Proposal to let migrants buy their way into Australia
A proposal has been drawn that may be implemented to let migrants buy their way into Australia has been slammed as a backwards step that will not address any skills shortages or allow for the right skill set to be added to our work force.
Federal government agencies and many other parties have panned the notion of an immigration system that is being examined, under which whoever would pay, would determine who comes to Australia.
Advocates say it would create government income, take into account tax breaks and bring down the expense to citizens of managing the migration framework as it stands.
In a submission, the Department of Social Services said imposing a cost, rather than a certain criteria, such as family connections, work skills, or humanitarian needs, risks undermining public confidence that migration was is managed “in Australia’s best economic and social interests”.

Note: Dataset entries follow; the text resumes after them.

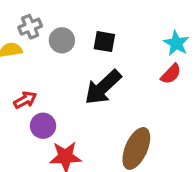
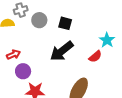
cyan star: (176, 43) -> (107, 40), moved
red semicircle: (171, 74) -> (95, 56), moved

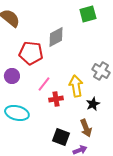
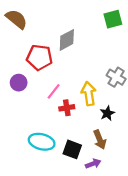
green square: (88, 14) -> (113, 19), moved
cyan ellipse: (17, 113) -> (42, 142), moved

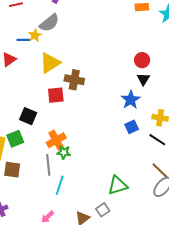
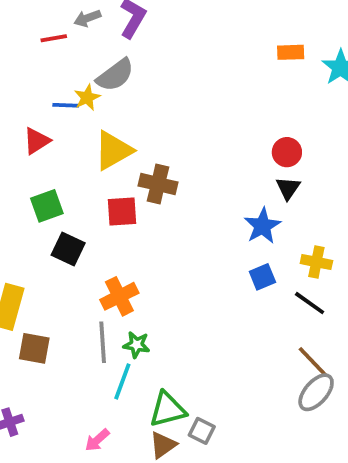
green square: (15, 139) -> (47, 206), moved
green star: (64, 152) -> (136, 345), moved
green triangle: (118, 185) -> (167, 409), moved
gray square: (103, 210) -> (202, 431), turned -32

A skills-based approach in fact does meet the needs of Australian industry and employers. International competition for skilled migrants is a high and a hefty charge meant that very highly skilled people “are likely to look to migration to competitor countries, to our detriment”, the department has warned.
This would certainly mean that those who cannot pay; may have no means of being reunited with family members in Australia, which is a very concerning fact. This proposal to let migrants buy their way into Australia is fast becoming a very heated topic.
This would also reduce any capacity to spend once they settled in Australia. The national interest is most definitely served best by selecting a varied mix of young and skilled family, workers and humanitarian migrants “to meet our long-term economic and population needs”.
Migration Council Australia said a price-based system would be “a retrograde step” and create a “bidding war” that would completely not only undermine the economic contribution of migration programs, however leave many in the dark with regards to their chance of migrating to Australia.
It is mentioned in this proposal that the government could pay or provide a loan for the fee, for migrants that they were keen to attract. It has also been said that family reunions should be selected firstly, if this is according to a person’s willingness to pay.
While some may find this “unpleasant … the accumulation of money is not an indication that a person is less worthy”. We are waiting to see if this proposal is going to see the light of day.